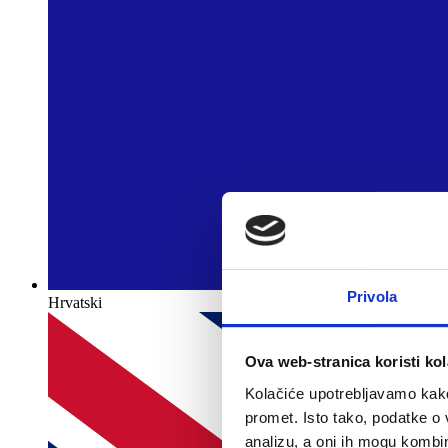
Privola
Hrvatski
Ova web-stranica koristi kol
Kolačiće upotrebljavamo kako 
promet. Isto tako, podatke o 
analizu, a oni ih mogu kombini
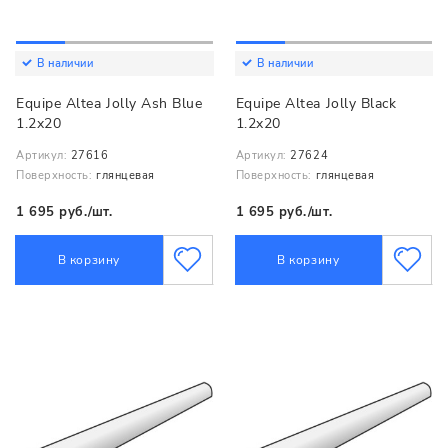
В наличии
В наличии
Equipe Altea Jolly Ash Blue
Equipe Altea Jolly Black
1.2x20
1.2x20
Артикул:
27616
Артикул:
27624
Поверхность:
глянцевая
Поверхность:
глянцевая
1 695 руб./шт.
1 695 руб./шт.
В корзину
В корзину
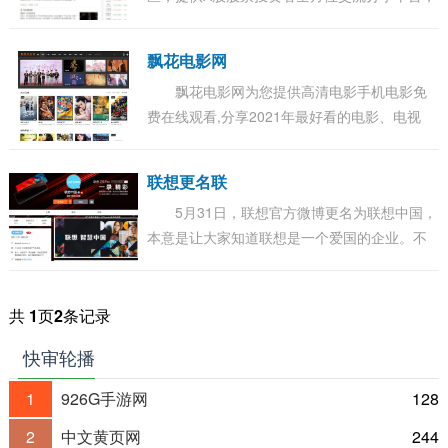
覆盖股吧股票论坛、财经快讯、证券开户、炒
股实盘大赛、大盘指数、沪深股市行情、牛人
飘花电影网
股...
飘花电影网为您提供高清电影手机电影免
费在线观看,分享2021年最好看的电影、电视
剧、动漫、综艺、等各类节目。更多电影高清
电影手机在线观看尽在飘花电影网。...
联想更名联
5月31日，联想官方微博更名为联想中国，
本意是让大家知道联想是一个爱国的企业。不
过弄巧成拙，很多网友开始针对这件事发表评
论。 有网友称：一般名字为XX中国的，说明这
家...
共
1
页
2
条记录
快审轮播
1
926G手游网
128
2
中文黄页网
244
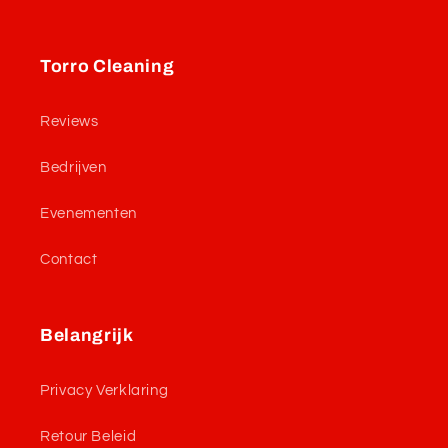
Torro Cleaning
Reviews
Bedrijven
Evenementen
Contact
Belangrijk
Privacy Verklaring
Retour Beleid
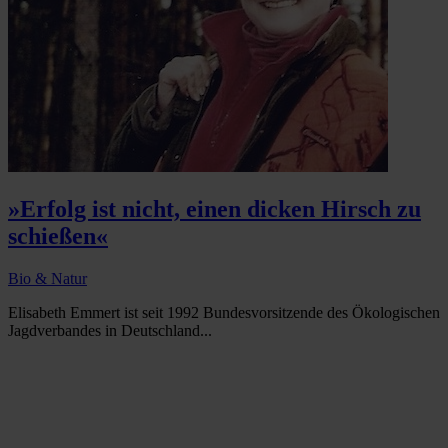
»Erfolg ist nicht, einen dicken Hirsch zu
schießen«
Bio & Natur
Elisabeth Emmert ist seit 1992 Bundesvorsitzende des Ökologischen
Jagdverbandes in Deutschland...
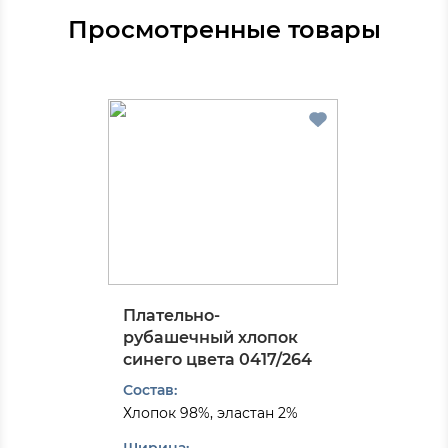
Просмотренные товары
Плательно-
рубашечный хлопок
синего цвета 0417/264
Состав:
Хлопок 98%, эластан 2%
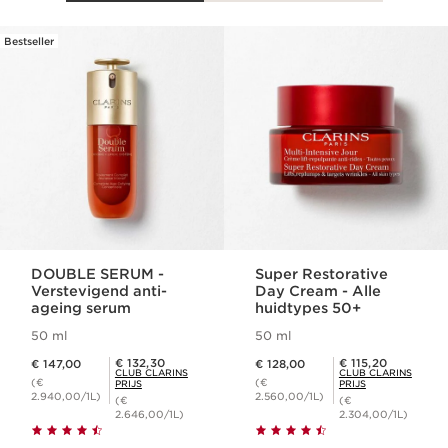
Bestseller
DOORGAAN NAAR INHOUD
DOUBLE SERUM -
Super Restorative
Verstevigend anti-
Day Cream - Alle
ageing serum
huidtypes 50+
50 ml
50 ml
Dit is nu de prijs € 147,00
Dit is nu de prijs € 128,00
Club Clarins Prijs € 132,30
Club Clarins Prijs € 115,20
€ 132,30
€ 115,20
€ 147,00
€ 128,00
CLUB CLARINS
CLUB CLARINS
(€
(€
PRIJS
PRIJS
2.940,00/1L)
2.560,00/1L)
(€
(€
2.646,00/1L)
2.304,00/1L)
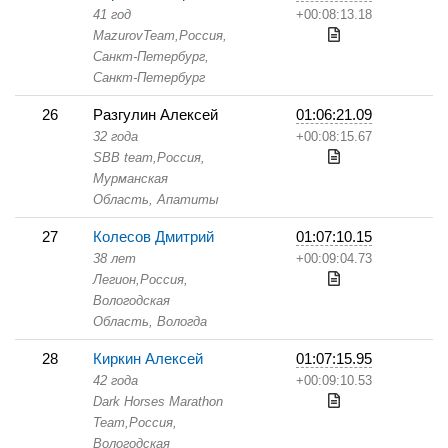
41 год
+00:08:13.18
MazurovTeam,
Россия,
Санкт-Петербург,
Санкт-Петербург
26
Разгулин Алексей
01:06:21.09
32 года
+00:08:15.67
SBB team,
Россия,
Мурманская
Область,
Апатиты
27
Колесов Дмитрий
01:07:10.15
38 лет
+00:09:04.73
Легион,
Россия,
Вологодская
Область,
Вологда
28
Киркин Алексей
01:07:15.95
42 года
+00:09:10.53
Dark Horses Marathon
Team,
Россия,
Вологодская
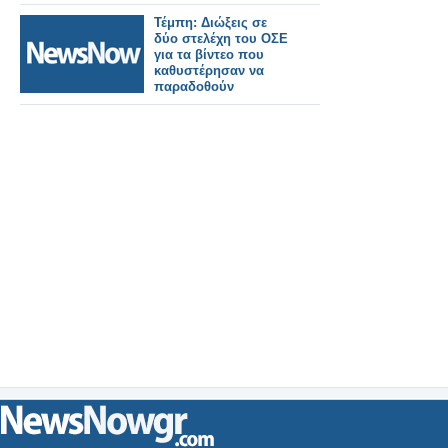
Τέμπη: Διώξεις σε
δύο στελέχη του ΟΣΕ
για τα βίντεο που
καθυστέρησαν να
παραδοθούν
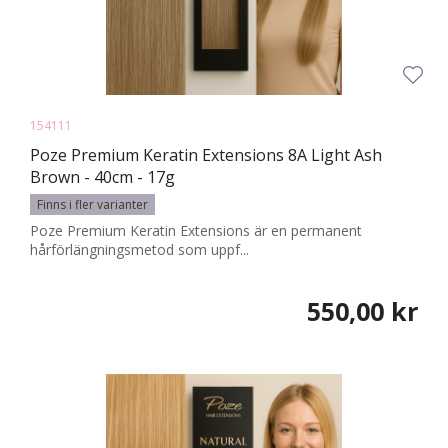
154111
Poze Premium Keratin Extensions 8A Light Ash
Brown - 40cm - 17g
Finns i fler varianter
Poze Premium Keratin Extensions är en permanent
hårförlängningsmetod som uppf...
550,00 kr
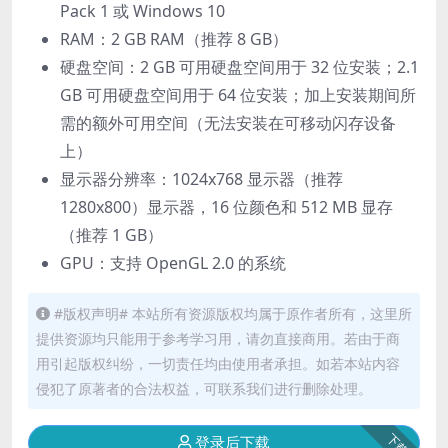
Pack 1 或 Windows 10
RAM：2 GB RAM（推荐 8 GB）
硬盘空间：2 GB 可用硬盘空间用于 32 位安装；2.1
GB 可用硬盘空间用于 64 位安装；加上安装期间所
需的额外可用空间（无法安装在可移动闪存设备
上）
显示器分辨率：1024x768 显示器（推荐
1280x800）显示器，16 位颜色和 512 MB 显存
（推荐 1 GB）
GPU：支持 OpenGL 2.0 的系统
#版权声明# 本站所有资源版权均属于原作者所有，这里所
提供资源均只能用于参考学习用，请勿直接商用。若由于商
用引起版权纠纷，一切责任均由使用者承担。如若本站内容
侵犯了原著者的合法权益，可联系我们进行删除处理。
下载
登录后下载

> What is being asked
For this exercise, find all lines in the records containing the word "可用硬盘空间用于" and copy them.

> Response below
硬盘空间：2 GB 可用硬盘空间用于 32 位安装；2.1
GB 可用硬盘空间用于 64 位安装；加上安装期间所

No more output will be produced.